I have a CentOS 7.3 PXE server running cobbler with a number of CentOS-based LiveCD options on it. They worked fine up until this morning, and suddenly now we are seeing the following behavior when trying to load the vanilla CentOS LiveCD from PXE:
- Hit enter
- Kernel downloads
- Initrd downloads, but silently (only 3 "."s show up, but I can tell its downloading watching tcpdump on the server)
- The download finishes, the screen flashes, and the PXE menu comes back up
- Subsequent retries result in the menu flashing and coming back up with an "invalid kernel parameter" error so briefly that I had to record it with screencap software to even see it. Additionally, only 1 packet is actually sent to the client; it's like it doesn't even attempt to download it on the second try.

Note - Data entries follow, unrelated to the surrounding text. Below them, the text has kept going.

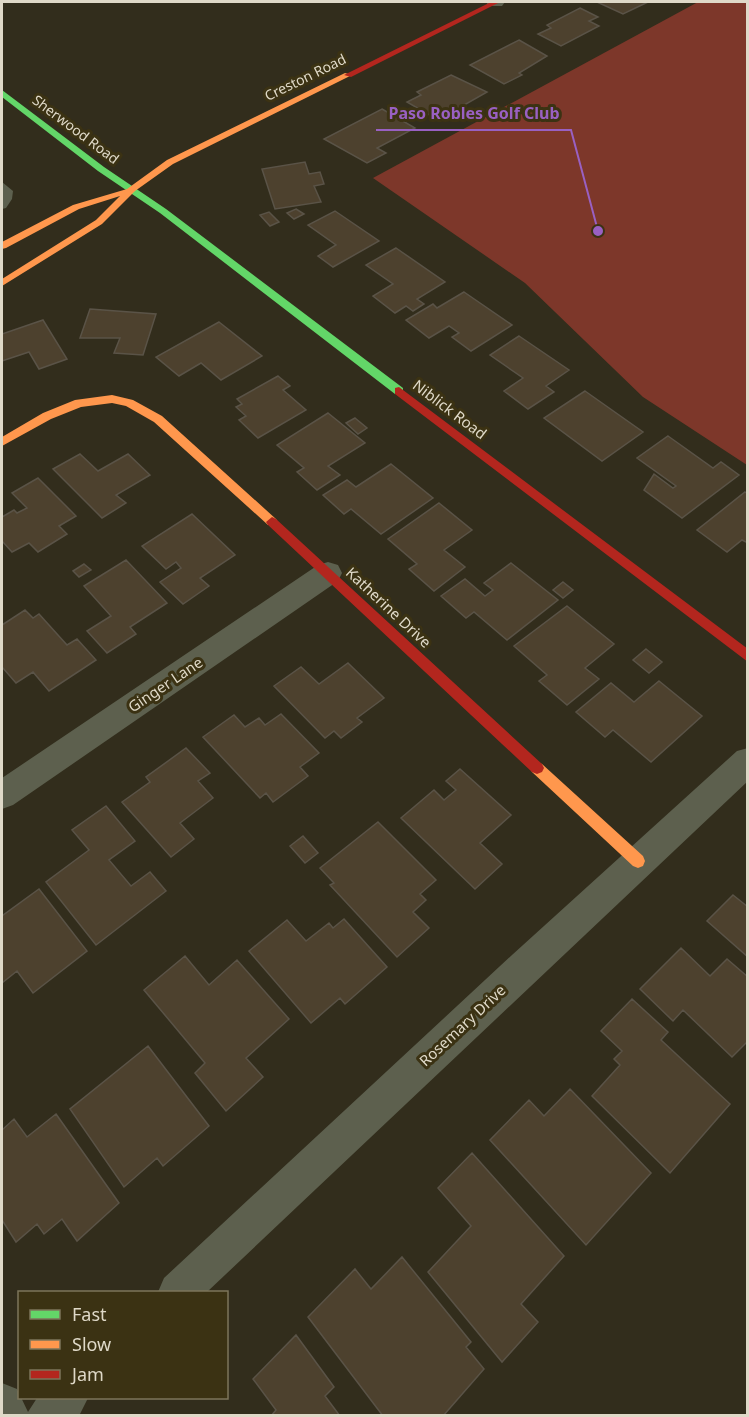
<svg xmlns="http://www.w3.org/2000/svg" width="749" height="1417" font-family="'Noto Sans',sans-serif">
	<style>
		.green { fill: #7d372a }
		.building { fill: #4d412e; stroke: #5a5347; stroke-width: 1.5 }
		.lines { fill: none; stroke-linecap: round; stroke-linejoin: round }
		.lane { fill: #5d604e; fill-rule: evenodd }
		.street { fill: #5d604e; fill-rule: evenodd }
		.fast { fill: #63d668; fill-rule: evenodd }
		.slow { fill: #ff974d; fill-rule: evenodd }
		.jam { fill: #b3261e; fill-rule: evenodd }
		.labels { text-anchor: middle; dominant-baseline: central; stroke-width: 6; stroke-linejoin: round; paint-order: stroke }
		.far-street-label { font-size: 14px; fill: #dfd9c8; stroke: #3b3213 }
		.street-label { font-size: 15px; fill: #dfd9c8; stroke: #3b3213 }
		.leader { fill: none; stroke: #9960c2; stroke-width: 2 }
		.callout-dot { fill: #9960c2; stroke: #3b3213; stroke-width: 2 }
		.callout-label { font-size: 16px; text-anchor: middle; font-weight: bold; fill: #9960c2; stroke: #3b3213; stroke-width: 6; stroke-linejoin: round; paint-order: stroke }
	</style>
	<rect width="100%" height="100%" fill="#322d1c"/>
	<!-- green -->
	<path class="green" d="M 698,2 L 747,2 L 747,465 L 643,397 L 525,283 L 373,178 Z"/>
	<!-- building -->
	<path class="building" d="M 597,2 L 648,2 L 623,14 Z
		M 580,8 L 598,17 L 589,21 L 599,26 L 561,46 L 538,34 L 551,28 L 547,25 Z
		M 519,40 L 547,56 L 519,73 L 522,75 L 504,84 L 470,65 Z
		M 451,75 L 487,92 L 438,120 L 407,102 L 421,95 L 417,92 Z
		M 382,109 L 415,128 L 377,148 L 386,153 L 367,163 L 324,139 Z
		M 305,162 L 309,174 L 320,172 L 324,184 L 314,186 L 321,202 L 275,209 L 262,169 Z
		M 296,209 L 304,214 L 294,219 L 287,213 Z
		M 335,211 L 379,241 L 333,267 L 318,256 L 336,245 L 308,225 Z
		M 269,212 L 279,222 L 270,226 L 260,215 Z
		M 396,248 L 445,282 L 417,299 L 424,304 L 413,311 L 406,306 L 395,313 L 373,296 L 393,284 L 366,265 Z
		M 464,292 L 512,325 L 471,351 L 452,337 L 459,333 L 449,326 L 429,338 L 406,320 L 433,304 L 437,308 Z
		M 90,309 L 156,314 L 143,355 L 114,353 L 120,338 L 80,338 Z
		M 43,320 L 67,359 L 39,369 L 29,352 L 2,361 L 2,334 Z
		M 219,322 L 262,356 L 221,380 L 201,363 L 179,376 L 156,357 Z
		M 519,336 L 569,370 L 546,386 L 554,392 L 528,409 L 504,391 L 523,378 L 490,355 Z
		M 278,376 L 290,386 L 283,390 L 306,410 L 258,438 L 239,420 L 246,416 L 236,407 L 242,404 L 237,399 Z
		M 585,391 L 643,432 L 602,461 L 544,418 Z
		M 328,413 L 365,443 L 328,466 L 340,475 L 317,490 L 297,472 L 304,468 L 277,445 Z
		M 355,418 L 367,428 L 358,434 L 346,423 Z
		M 668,436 L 713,468 L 721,462 L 739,475 L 682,518 L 644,490 L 654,474 L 673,488 L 676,486 L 637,458 Z
		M 80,454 L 98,471 L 128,454 L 150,475 L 116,495 L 126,503 L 102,518 L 53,469 Z
		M 391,464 L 433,498 L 381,534 L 351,509 L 344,514 L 323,495 L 347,480 L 356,487 Z
		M 38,478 L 76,516 L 59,526 L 67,534 L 38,552 L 29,543 L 12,552 L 2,541 L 2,517 L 14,510 L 17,513 L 27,508 L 12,493 Z
		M 745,492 L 748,494 L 748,543 L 742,540 L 727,552 L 697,530 Z
		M 439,503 L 472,530 L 444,550 L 465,567 L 434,591 L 409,569 L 417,564 L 388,539 Z
		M 192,514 L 235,555 L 200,578 L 209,586 L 183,604 L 160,582 L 181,568 L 176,562 L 166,569 L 142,546 Z
		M 126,560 L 167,603 L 130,627 L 136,634 L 107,653 L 87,631 L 111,616 L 84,586 Z
		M 511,563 L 558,600 L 507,640 L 474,612 L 466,618 L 441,596 L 465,579 L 485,596 L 493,590 L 484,583 Z
		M 84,564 L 91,570 L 79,577 L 73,571 Z
		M 563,582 L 573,590 L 563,598 L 553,590 Z
		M 567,606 L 614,644 L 585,668 L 599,679 L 567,705 L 539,681 L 547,675 L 514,646 Z
		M 25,610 L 33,618 L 39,614 L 67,645 L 77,639 L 96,660 L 49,691 L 33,672 L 16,683 L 2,667 L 2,625 Z
		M 646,649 L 662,662 L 649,673 L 633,660 Z
		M 348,663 L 384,698 L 357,718 L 362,722 L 341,738 L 334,731 L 325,738 L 274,686 L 301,667 L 319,684 Z
		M 659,681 L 702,716 L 651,762 L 613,730 L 605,737 L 576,712 L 611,683 L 634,702 Z
		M 281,714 L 319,753 L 300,767 L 308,776 L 273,802 L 266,793 L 260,798 L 203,737 L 234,715 L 245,727 L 259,718 L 265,725 Z
		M 186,748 L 210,773 L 198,781 L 213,798 L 180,823 L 194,839 L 171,857 L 122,802 L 150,782 L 146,777 Z
		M 460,769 L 511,815 L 480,843 L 502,864 L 475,889 L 401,818 L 434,790 L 444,800 L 456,790 L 446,781 Z
		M 106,806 L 135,841 L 109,860 L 131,886 L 150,872 L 166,891 L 96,945 L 46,882 L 89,850 L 72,830 Z
		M 378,822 L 436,880 L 420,894 L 426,900 L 413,912 L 429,928 L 397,957 L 330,885 L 334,883 L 320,868 Z
		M 303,836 L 318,853 L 305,863 L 290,846 Z
		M 39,889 L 87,951 L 33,993 L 17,971 L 2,983 L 2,916 Z
		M 733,895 L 748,907 L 748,957 L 707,921 Z
		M 344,919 L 387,967 L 345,1004 L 340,998 L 311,1023 L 249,951 L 287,920 L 306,941 L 329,923 L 333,928 Z
		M 681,948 L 710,976 L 727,959 L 748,977 L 748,1041 L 732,1057 L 683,1010 L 673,1021 L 640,989 Z
		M 185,956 L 209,985 L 237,960 L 289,1019 L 246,1058 L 263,1077 L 226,1111 L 195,1073 L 205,1063 L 144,990 Z
		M 632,999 L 668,1032 L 661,1040 L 730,1104 L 670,1173 L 592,1096 L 620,1065 L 614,1059 L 622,1051 L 601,1031 Z
		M 148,1046 L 209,1126 L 163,1166 L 157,1158 L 124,1187 L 70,1109 Z
		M 570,1089 L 651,1173 L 586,1245 L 490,1140 L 529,1100 L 544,1116 Z
		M 56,1114 L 119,1203 L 77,1241 L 62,1219 L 44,1234 L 37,1224 L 16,1242 L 2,1220 L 2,1130 L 14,1119 L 27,1137 Z
		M 472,1153 L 564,1256 L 521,1304 L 538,1322 L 502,1362 L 428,1272 L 471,1226 L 438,1188 Z
		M 402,1257 L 471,1342 L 466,1347 L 484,1369 L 443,1416 L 383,1416 L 308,1317 L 355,1269 L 371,1289 Z
		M 296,1335 L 334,1387 L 325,1396 L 340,1416 L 271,1416 L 276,1410 L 253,1379 Z"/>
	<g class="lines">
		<!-- lane -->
		<path class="lane" d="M 2,182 L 13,191 L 12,199 L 6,208 L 2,209 Z"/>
		<!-- street -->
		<path class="street" d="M 486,2 L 505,2 L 502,6 L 489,6 Z
			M 328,562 L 338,565 L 342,573 L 338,581 L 13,805 L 2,809 L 2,778 L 318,565 Z
			M 748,748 L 748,781 L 207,1292 L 158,1292 L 164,1278 L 512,955 L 737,751 Z
			M 2,1383 L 17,1389 L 28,1412 L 37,1398 L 88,1398 L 79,1416 L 2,1416 Z"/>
		<!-- fast -->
		<path class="fast" d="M 2,90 L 104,167 L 166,209 L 403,388 L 403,394 L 395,394 L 160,213 L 98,171 L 2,97 Z"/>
		<!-- slow -->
		<path class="slow" d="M 345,73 L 352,75 L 173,164 L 135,191 L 102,224 L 2,286 L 2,279 L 96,220 L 120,196 L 79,209 L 6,248 L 2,249 L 2,242 L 73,205 L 127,189 L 167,160 Z
			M 112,395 L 133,400 L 162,416 L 276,519 L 278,522 L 276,525 L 268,525 L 154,422 L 126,406 L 112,403 L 81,407 L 51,419 L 2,446 L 2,437 L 43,413 L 75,400 Z
			M 537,762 L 542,764 L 643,856 L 645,861 L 643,866 L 638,868 L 633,866 L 532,772 L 530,768 L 532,764 Z"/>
		<!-- jam -->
		<path class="jam" d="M 491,2 L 500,2 L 351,77 L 344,75 Z
			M 399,387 L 748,649 L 748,662 L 395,394 L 395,388 Z
			M 272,517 L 276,519 L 542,764 L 544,768 L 542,772 L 537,774 L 532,772 L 268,525 L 266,522 Z"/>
	</g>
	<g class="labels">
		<!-- far-street labels -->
		<g class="far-street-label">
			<text transform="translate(305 77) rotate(-26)">Creston Road</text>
			<text transform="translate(76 129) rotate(37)">Sherwood Road</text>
		</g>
		<!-- street labels -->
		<g class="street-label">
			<text transform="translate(450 409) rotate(37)">Niblick Road</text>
			<text transform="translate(389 607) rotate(43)">Katherine Drive</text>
			<text transform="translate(165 684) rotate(-34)">Ginger Lane</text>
			<text transform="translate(462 1025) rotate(-43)">Rosemary Drive</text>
		</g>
	</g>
	<!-- callouts -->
	<path class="leader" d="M598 231L571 130H376"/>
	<circle class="callout-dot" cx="598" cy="231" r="6"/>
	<g class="callout-label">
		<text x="474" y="119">Paso Robles Golf Club</text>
	</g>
	<!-- border -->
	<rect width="749" height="1417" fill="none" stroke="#dfd9c8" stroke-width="6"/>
	<!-- legend -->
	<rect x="18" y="1291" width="210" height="108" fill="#3b3213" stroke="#7d755b" stroke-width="1.5"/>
	<rect x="30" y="1310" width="30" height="9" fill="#63d668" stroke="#7d755b" stroke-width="1.5"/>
	<text x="72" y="1321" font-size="18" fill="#dfd9c8">Fast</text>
	<rect x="30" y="1340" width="30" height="9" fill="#ff974d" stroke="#7d755b" stroke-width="1.5"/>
	<text x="72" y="1351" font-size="18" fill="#dfd9c8">Slow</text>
	<rect x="30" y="1370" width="30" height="9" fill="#b3261e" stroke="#7d755b" stroke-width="1.5"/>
	<text x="72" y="1381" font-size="18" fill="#dfd9c8">Jam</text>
</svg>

The pxe menu entry for the vanilla CentOS LiveCD that looks like this:
/images/centos_livecd/centos_vmlinuz initrd=/images/centos_livecd/centos_livecd_initrd.img ksdevice=bootif lang= root=live:/centos_livecd.iso kssendmac text ks=http://10.101.24.21/cblr/svc/op/ks/profile/centos_livecd BOOTIF=<MAC>
Again - I have about 20 units of varying motherboard and platform NOT working, and about 40 or so units of varying motherboard and platform that ARE working with the exact same menu entry.
Regular installer menu entries work great - CentOS, Ubuntu, etc.
So far I've tried:
- Using a vmlinuz from a CentOS install ISO
- Monitoring xinetd with "watch -n 1 systemctl status xinetd" and seeing the requests come in
- Monitoring tcpdump with "tcpdump -vvi |grep "

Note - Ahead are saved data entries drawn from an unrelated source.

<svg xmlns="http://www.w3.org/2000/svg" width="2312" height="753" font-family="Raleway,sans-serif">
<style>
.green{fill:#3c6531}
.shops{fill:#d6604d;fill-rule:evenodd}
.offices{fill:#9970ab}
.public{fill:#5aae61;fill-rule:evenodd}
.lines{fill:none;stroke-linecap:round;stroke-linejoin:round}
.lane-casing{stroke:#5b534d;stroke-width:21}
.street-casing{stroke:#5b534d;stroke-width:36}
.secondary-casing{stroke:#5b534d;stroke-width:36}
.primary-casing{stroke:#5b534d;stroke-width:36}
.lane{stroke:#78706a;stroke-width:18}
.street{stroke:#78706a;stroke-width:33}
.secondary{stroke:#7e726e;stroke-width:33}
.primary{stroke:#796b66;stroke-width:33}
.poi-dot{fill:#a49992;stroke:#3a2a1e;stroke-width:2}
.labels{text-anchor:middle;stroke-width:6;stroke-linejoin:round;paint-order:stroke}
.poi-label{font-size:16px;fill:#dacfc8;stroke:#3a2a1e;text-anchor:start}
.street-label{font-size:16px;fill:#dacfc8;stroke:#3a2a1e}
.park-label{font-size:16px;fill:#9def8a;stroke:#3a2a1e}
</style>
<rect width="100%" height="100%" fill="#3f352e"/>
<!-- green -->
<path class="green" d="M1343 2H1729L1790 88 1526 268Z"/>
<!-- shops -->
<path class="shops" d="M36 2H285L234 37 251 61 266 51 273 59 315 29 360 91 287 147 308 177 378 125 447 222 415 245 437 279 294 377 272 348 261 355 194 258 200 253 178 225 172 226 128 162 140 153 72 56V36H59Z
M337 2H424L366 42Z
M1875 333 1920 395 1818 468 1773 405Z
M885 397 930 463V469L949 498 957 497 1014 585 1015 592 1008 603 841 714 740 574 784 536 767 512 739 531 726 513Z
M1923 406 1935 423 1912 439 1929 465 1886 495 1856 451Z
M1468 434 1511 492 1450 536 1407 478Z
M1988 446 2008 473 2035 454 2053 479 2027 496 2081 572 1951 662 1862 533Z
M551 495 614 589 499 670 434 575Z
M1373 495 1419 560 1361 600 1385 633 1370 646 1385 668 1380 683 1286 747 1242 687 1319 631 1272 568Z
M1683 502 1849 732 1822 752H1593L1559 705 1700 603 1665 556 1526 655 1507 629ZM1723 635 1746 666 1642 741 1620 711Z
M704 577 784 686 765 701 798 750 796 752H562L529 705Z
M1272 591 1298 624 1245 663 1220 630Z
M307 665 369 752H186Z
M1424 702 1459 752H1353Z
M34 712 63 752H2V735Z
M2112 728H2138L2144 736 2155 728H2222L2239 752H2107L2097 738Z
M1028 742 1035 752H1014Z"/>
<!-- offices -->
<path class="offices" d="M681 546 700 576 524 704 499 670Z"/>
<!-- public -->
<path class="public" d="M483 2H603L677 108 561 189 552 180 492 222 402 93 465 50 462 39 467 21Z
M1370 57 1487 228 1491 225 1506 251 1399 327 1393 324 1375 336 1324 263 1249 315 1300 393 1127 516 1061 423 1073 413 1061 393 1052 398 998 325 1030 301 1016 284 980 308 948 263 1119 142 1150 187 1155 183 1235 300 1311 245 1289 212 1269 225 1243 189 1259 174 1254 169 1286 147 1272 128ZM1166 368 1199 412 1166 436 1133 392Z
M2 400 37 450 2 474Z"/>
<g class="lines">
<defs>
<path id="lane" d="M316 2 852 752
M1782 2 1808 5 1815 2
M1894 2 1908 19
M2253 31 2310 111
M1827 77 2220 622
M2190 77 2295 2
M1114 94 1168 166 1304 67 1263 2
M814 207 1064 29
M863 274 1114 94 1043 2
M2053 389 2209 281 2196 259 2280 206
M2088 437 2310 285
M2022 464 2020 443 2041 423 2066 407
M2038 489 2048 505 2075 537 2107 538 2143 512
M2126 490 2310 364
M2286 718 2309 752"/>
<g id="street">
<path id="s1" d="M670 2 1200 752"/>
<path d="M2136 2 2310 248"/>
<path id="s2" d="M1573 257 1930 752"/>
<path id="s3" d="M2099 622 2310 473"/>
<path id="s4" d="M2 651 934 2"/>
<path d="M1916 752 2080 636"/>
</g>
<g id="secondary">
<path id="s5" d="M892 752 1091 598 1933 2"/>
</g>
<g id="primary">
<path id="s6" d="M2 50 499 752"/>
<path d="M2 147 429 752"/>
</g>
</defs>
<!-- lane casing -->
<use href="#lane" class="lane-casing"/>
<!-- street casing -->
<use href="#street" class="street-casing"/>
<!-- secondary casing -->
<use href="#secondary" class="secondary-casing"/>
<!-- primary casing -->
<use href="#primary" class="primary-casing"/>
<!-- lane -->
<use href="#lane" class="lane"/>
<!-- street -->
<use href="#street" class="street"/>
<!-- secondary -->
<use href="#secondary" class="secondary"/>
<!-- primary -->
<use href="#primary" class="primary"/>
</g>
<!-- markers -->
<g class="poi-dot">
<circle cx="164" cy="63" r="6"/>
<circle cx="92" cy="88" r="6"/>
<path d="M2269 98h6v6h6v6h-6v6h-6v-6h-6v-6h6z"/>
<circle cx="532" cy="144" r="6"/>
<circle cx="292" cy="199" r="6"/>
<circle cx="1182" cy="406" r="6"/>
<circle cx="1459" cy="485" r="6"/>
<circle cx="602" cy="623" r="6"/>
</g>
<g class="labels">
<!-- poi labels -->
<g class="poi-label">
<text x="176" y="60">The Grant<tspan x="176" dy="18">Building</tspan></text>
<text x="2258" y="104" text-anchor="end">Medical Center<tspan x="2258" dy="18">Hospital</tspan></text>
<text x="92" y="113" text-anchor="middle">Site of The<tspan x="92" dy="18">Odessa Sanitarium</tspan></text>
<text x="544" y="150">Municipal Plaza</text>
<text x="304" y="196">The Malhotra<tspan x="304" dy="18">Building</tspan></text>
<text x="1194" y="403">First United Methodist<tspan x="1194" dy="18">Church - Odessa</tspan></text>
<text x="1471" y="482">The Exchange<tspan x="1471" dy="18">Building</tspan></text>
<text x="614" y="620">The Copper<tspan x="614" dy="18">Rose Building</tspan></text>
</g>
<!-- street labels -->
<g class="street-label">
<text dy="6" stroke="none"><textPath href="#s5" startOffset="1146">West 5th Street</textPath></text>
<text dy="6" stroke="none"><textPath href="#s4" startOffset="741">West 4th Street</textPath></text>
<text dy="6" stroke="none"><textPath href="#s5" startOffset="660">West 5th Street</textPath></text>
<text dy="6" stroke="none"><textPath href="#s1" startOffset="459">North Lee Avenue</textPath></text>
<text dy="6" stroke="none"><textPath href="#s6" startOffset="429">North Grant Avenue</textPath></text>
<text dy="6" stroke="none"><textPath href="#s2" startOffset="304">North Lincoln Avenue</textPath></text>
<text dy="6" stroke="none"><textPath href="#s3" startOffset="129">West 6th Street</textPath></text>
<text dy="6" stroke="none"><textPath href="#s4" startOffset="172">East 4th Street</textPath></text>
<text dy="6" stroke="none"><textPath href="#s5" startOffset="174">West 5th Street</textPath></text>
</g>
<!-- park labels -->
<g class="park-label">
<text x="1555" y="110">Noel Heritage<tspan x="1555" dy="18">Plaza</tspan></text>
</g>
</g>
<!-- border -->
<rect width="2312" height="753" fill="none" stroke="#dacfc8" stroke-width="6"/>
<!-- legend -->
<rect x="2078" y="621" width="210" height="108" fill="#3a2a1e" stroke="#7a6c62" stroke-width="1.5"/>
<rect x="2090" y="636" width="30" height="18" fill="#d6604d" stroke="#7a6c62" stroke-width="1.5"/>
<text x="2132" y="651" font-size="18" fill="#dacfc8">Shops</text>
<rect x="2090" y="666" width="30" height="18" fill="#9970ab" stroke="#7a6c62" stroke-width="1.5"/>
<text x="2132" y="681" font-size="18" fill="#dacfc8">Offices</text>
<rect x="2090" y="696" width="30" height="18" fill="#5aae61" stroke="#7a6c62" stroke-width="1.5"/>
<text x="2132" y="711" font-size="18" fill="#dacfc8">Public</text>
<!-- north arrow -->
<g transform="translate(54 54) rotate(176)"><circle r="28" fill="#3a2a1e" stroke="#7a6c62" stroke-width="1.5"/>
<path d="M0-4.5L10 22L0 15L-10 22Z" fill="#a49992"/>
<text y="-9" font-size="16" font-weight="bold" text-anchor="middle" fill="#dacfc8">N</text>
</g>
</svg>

I'm at a loss, and I'm desperate. Does anyone have any ideas?
If I can gather more information using a different utility somehow on a system that is loading from PXE I would love to know how.
More information:
While tailing /var/log/messages, I noticed that the first try of loading the LiveCD appears to go swimmingly according to the network, but nothing happens on the client once the initrd.img is downloaded:
Jul 28 15:10:30 jarvis in.tftpd[12496]: RRQ from 10.101.26.176 filename /images/centos_livecd/centos_vmlinuz
Jul 28 15:10:30 jarvis in.tftpd[12496]: Client 10.101.26.176 finished /images/centos_livecd/centos_vmlinuz
Jul 28 15:10:30 jarvis in.tftpd[12501]: RRQ from 10.101.26.176 filename /images/centos_livecd/centos_livecd_initrd.img
Jul 28 15:11:39 jarvis in.tftpd[12501]: Client 10.101.26.176 finished /images/centos_livecd/centos_livecd_initrd.img
We were using files in /var/lib/tftpboot from Syslinux version 4.07, which is .02 past what CentOS 7.3 ships with. We were using these files because 4.05 doesn't support PXE menu chaining, but 4.07 does.
Overwriting the files in /var/lib/tftpboot with files from Syslinux version 4.05 found in /usr/share/syslinux resolved the issue, and removed PXE chaining.
Version 4.07 files worked fine for 2 weeks without issue; I'm still not sure why they suddenly stopped working for some units and not others.